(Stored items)
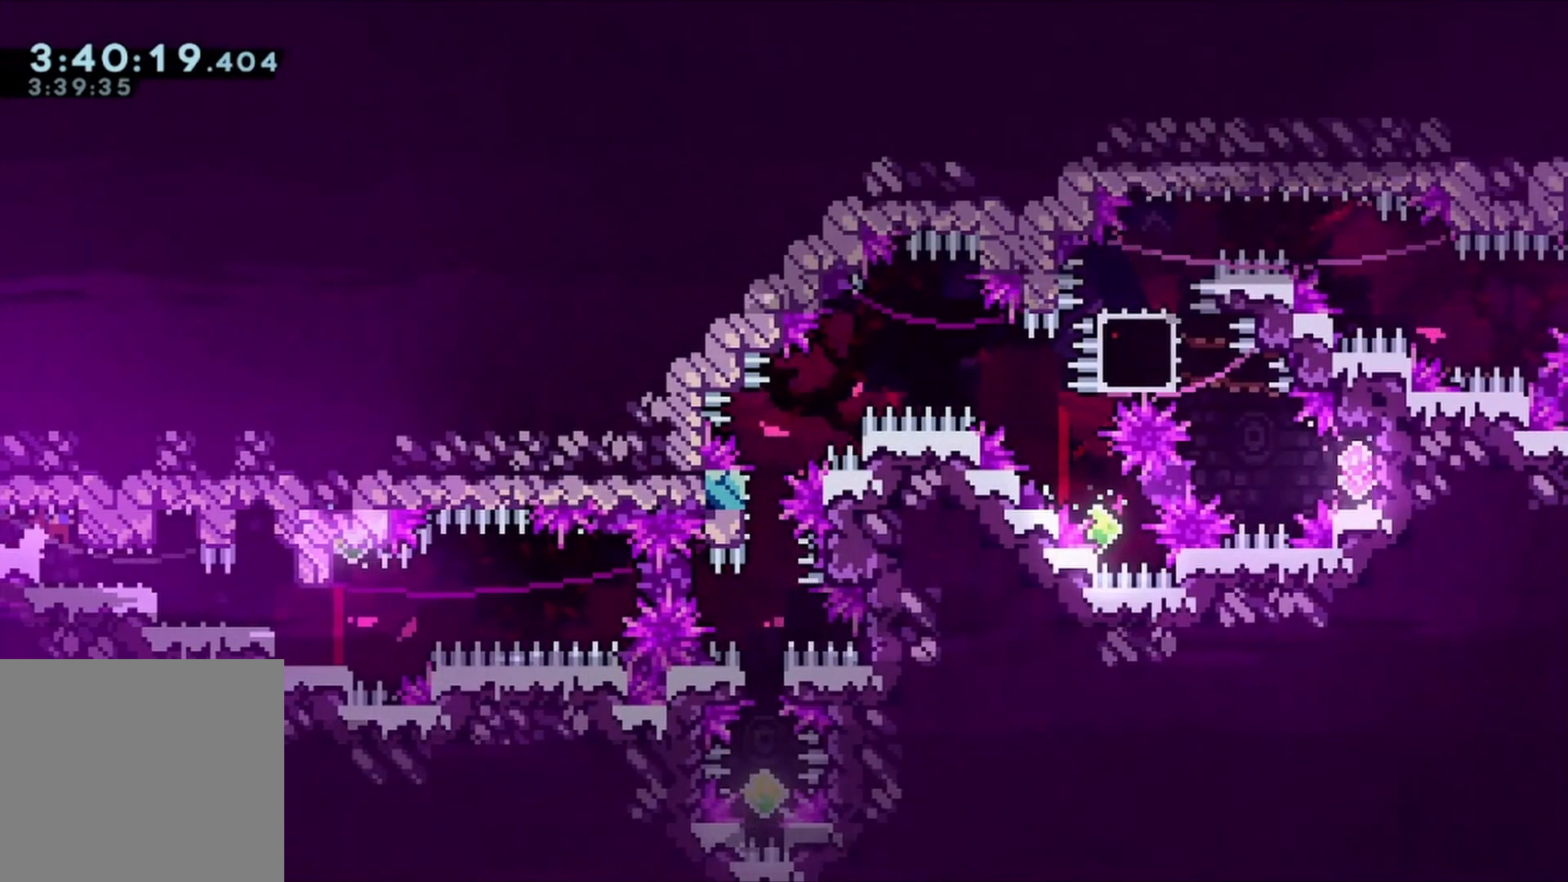
{"dt_ms": 500, "buttons": ["A", "DPAD_DOWN", "DPAD_RIGHT"], "left_stick": "center", "right_stick": "center", "events": [[500, "A", "down"]]}
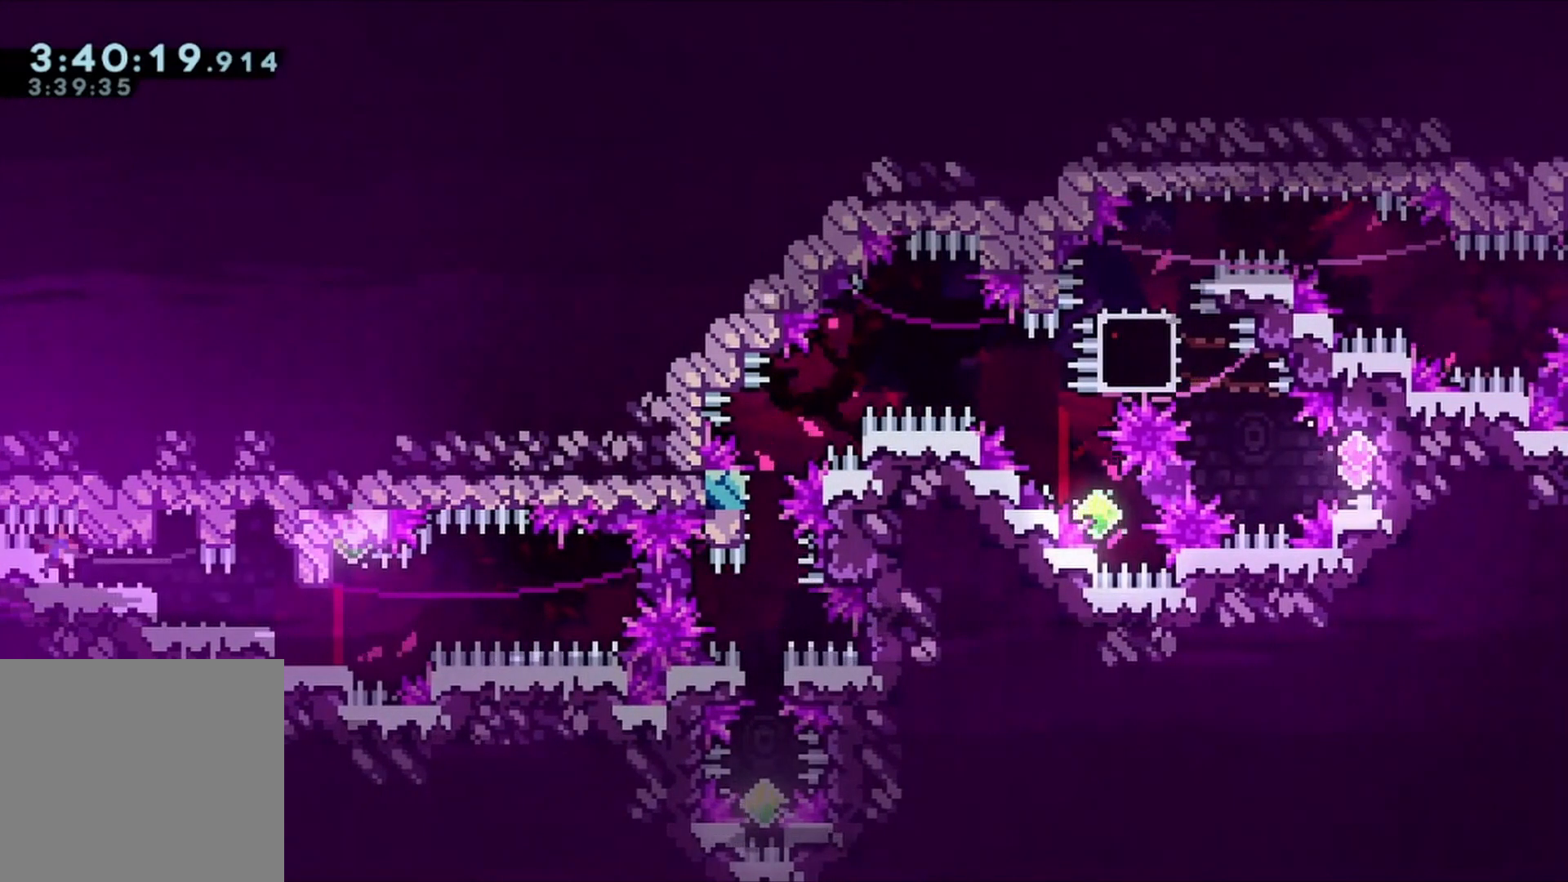
{"dt_ms": 500, "buttons": ["DPAD_DOWN", "DPAD_RIGHT"], "left_stick": "center", "right_stick": "center", "events": [[67, "A", "up"], [367, "A", "down"], [433, "A", "up"]]}
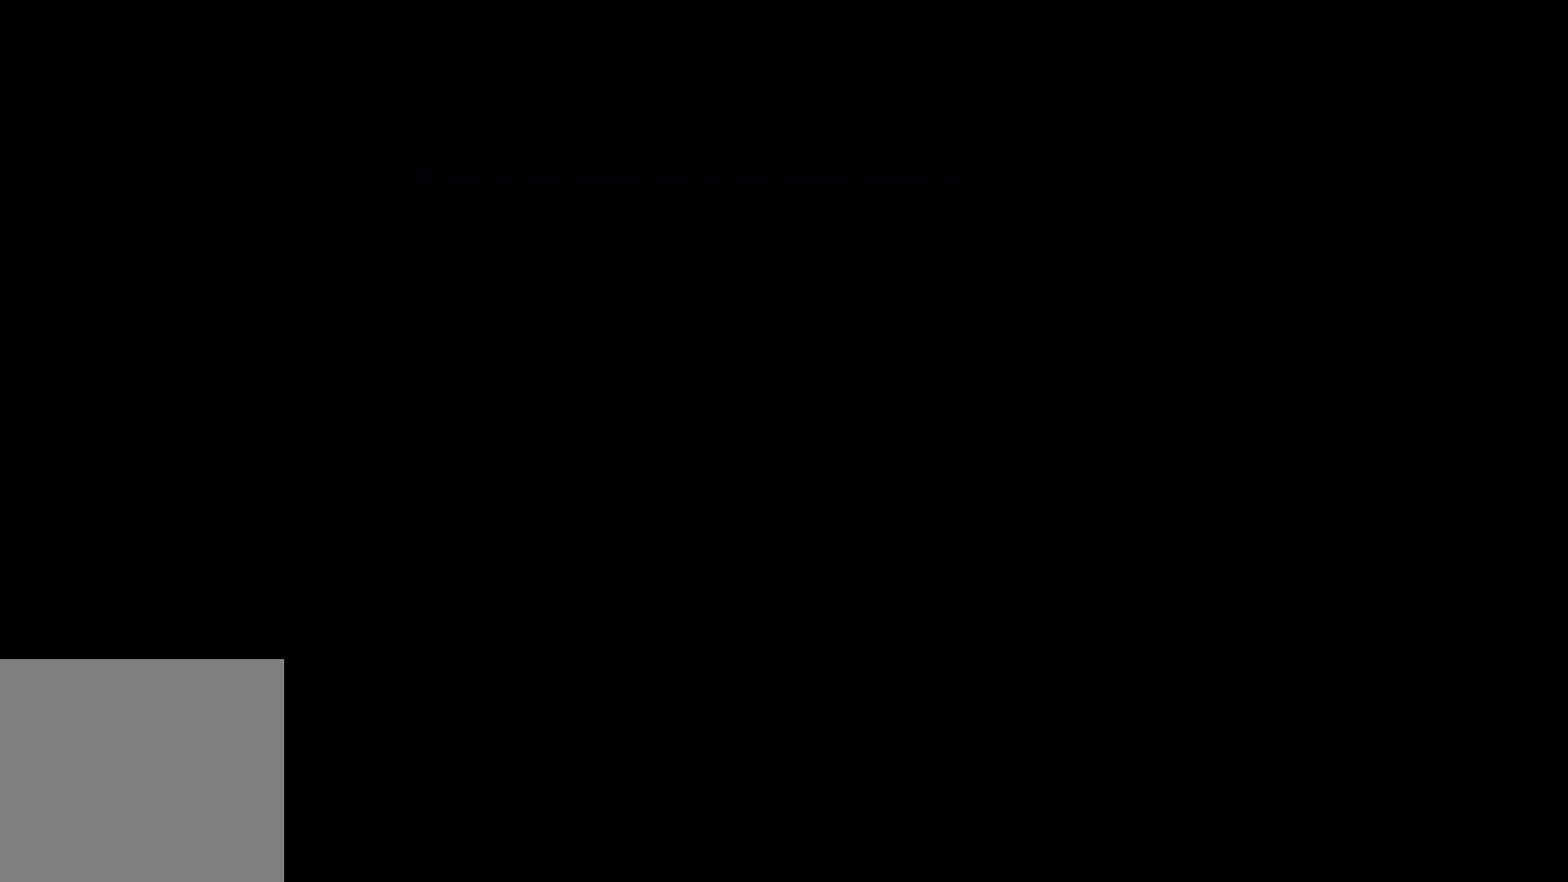
{"dt_ms": 500, "buttons": [], "left_stick": "center", "right_stick": "center", "events": [[200, "DPAD_RIGHT", "up"], [233, "DPAD_DOWN", "up"]]}
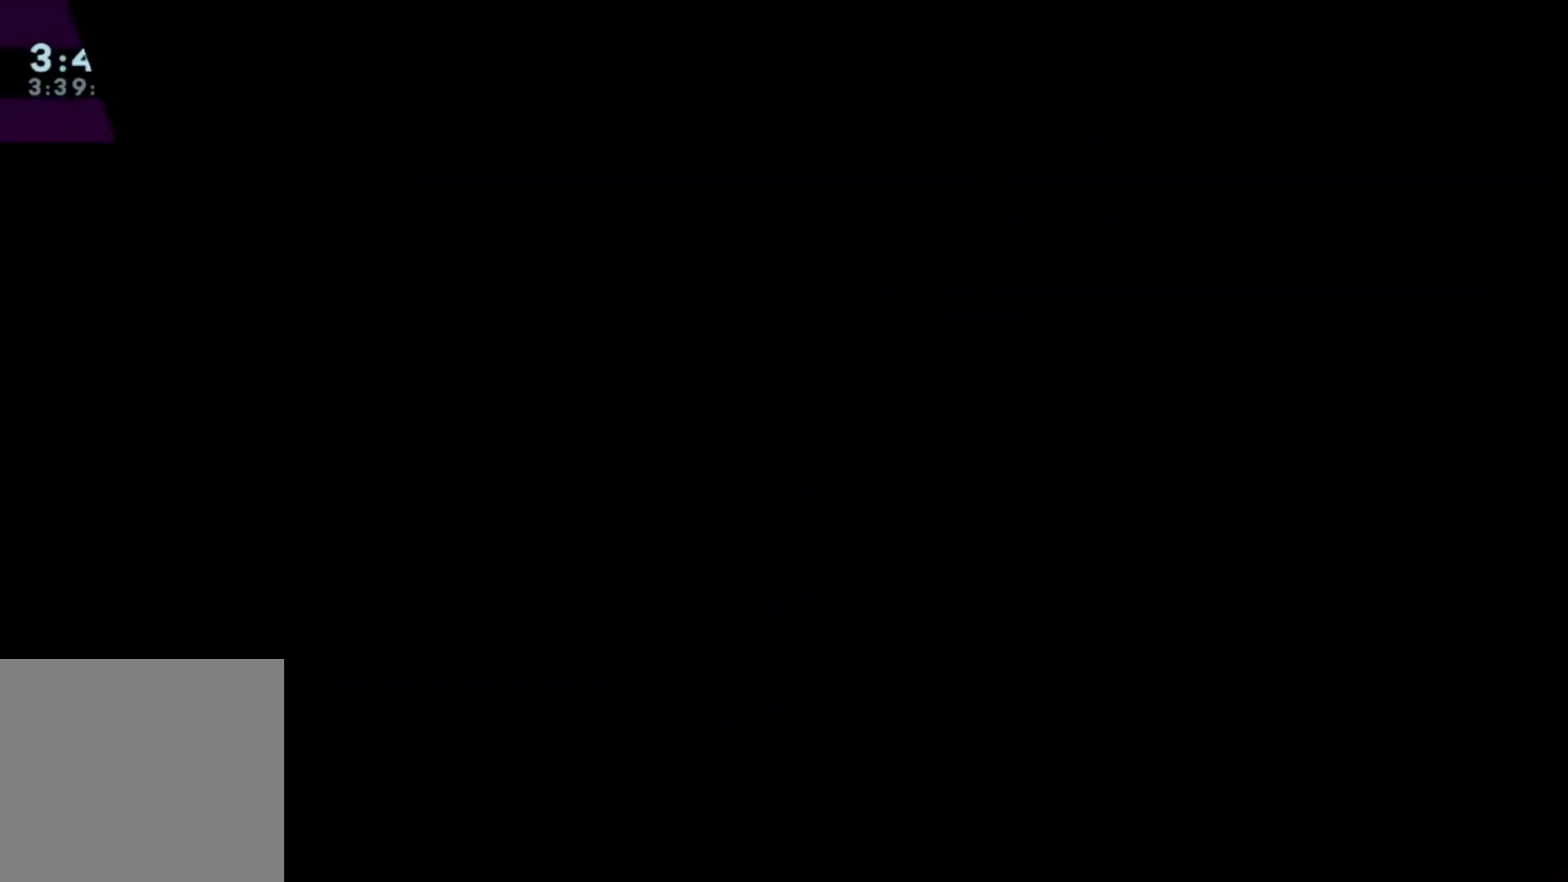
{"dt_ms": 500, "buttons": [], "left_stick": "center", "right_stick": "center", "events": []}
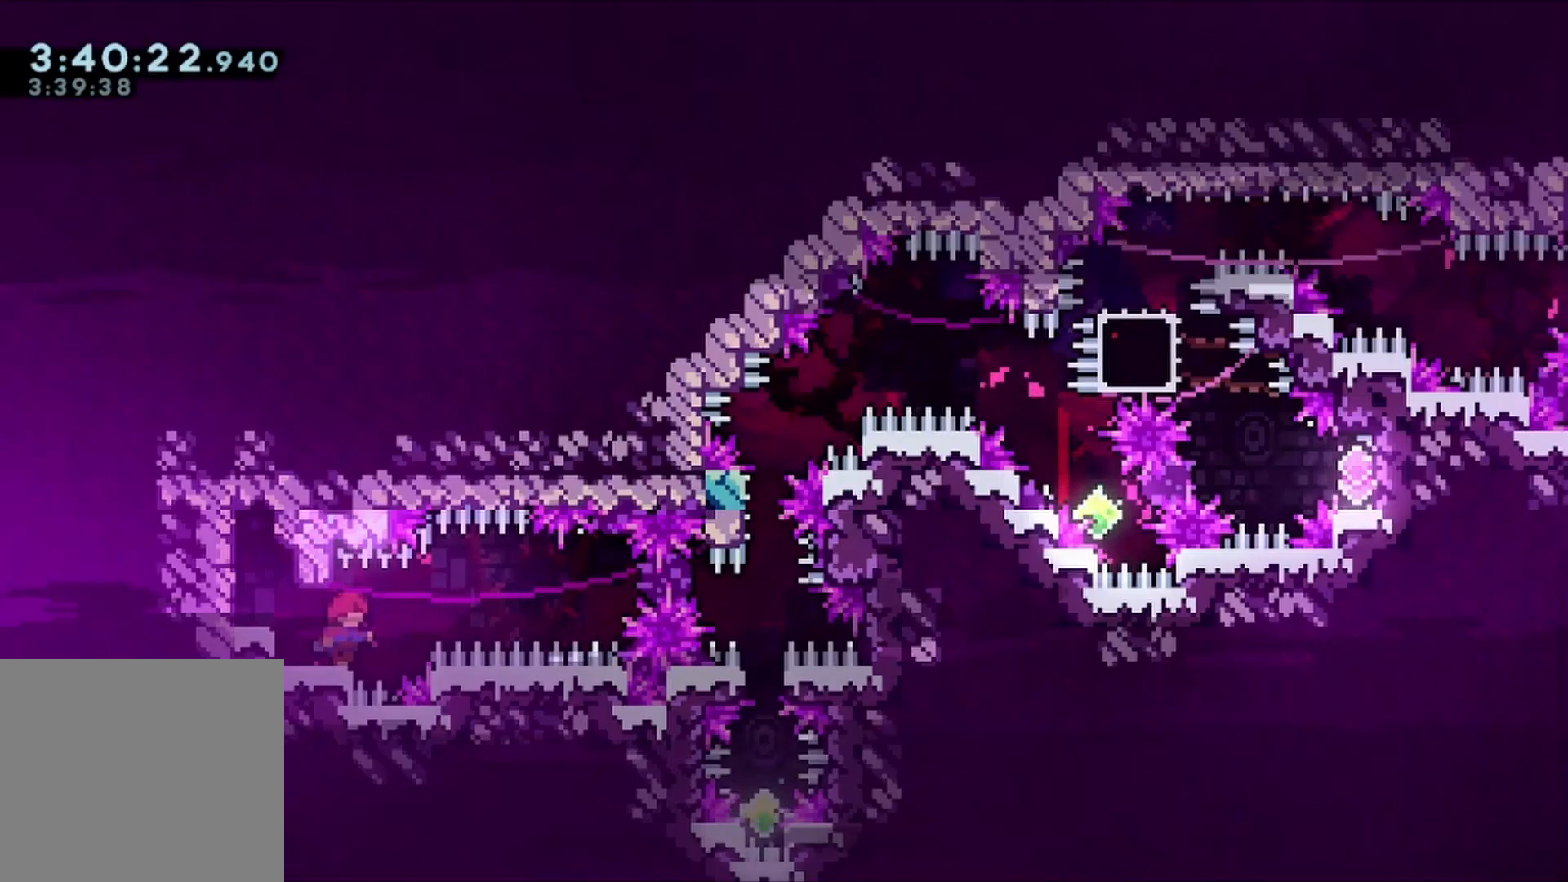
{"dt_ms": 500, "buttons": ["DPAD_DOWN"], "left_stick": "center", "right_stick": "center", "events": [[467, "DPAD_DOWN", "down"]]}
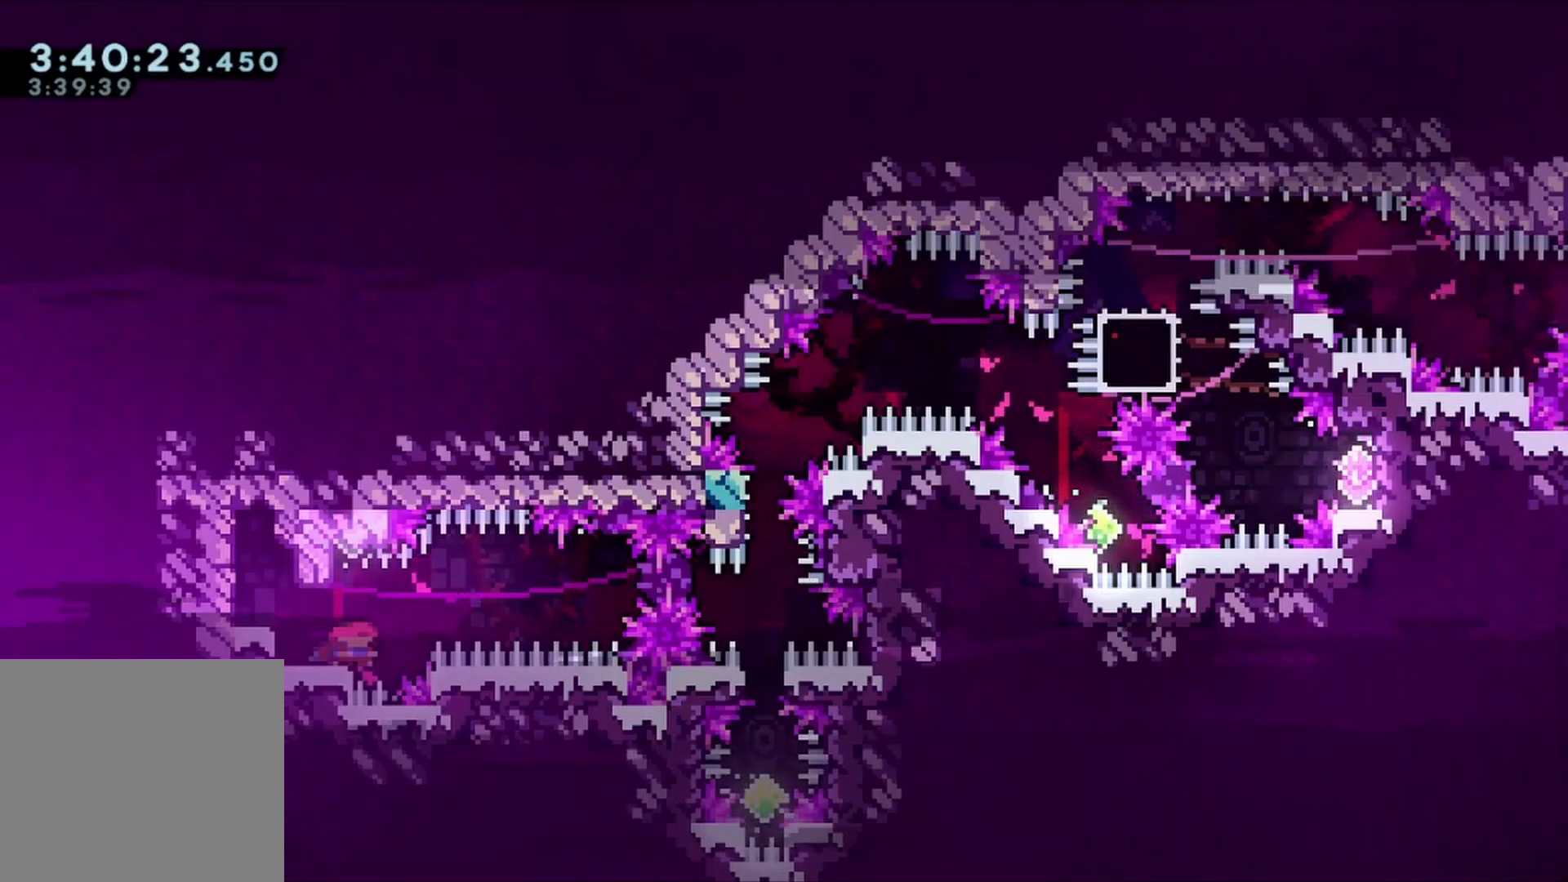
{"dt_ms": 500, "buttons": [], "left_stick": "center", "right_stick": "center", "events": [[33, "DPAD_DOWN", "up"], [133, "DPAD_DOWN", "down"], [200, "DPAD_DOWN", "up"], [300, "DPAD_DOWN", "down"], [367, "DPAD_DOWN", "up"], [433, "DPAD_DOWN", "down"], [500, "DPAD_DOWN", "up"]]}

(WHAT YOU ARE ASKED TO DO) Above are the records; copy every one of them exactly and omit the images.

(RESULT FOR THIS EXERCISE)
{"dt_ms": 500, "buttons": ["A", "DPAD_DOWN", "DPAD_RIGHT"], "left_stick": "center", "right_stick": "center", "events": [[500, "A", "down"]]}
{"dt_ms": 500, "buttons": ["DPAD_DOWN", "DPAD_RIGHT"], "left_stick": "center", "right_stick": "center", "events": [[67, "A", "up"], [367, "A", "down"], [433, "A", "up"]]}
{"dt_ms": 500, "buttons": [], "left_stick": "center", "right_stick": "center", "events": [[200, "DPAD_RIGHT", "up"], [233, "DPAD_DOWN", "up"]]}
{"dt_ms": 500, "buttons": [], "left_stick": "center", "right_stick": "center", "events": []}
{"dt_ms": 500, "buttons": ["DPAD_DOWN"], "left_stick": "center", "right_stick": "center", "events": [[467, "DPAD_DOWN", "down"]]}
{"dt_ms": 500, "buttons": [], "left_stick": "center", "right_stick": "center", "events": [[33, "DPAD_DOWN", "up"], [133, "DPAD_DOWN", "down"], [200, "DPAD_DOWN", "up"], [300, "DPAD_DOWN", "down"], [367, "DPAD_DOWN", "up"], [433, "DPAD_DOWN", "down"], [500, "DPAD_DOWN", "up"]]}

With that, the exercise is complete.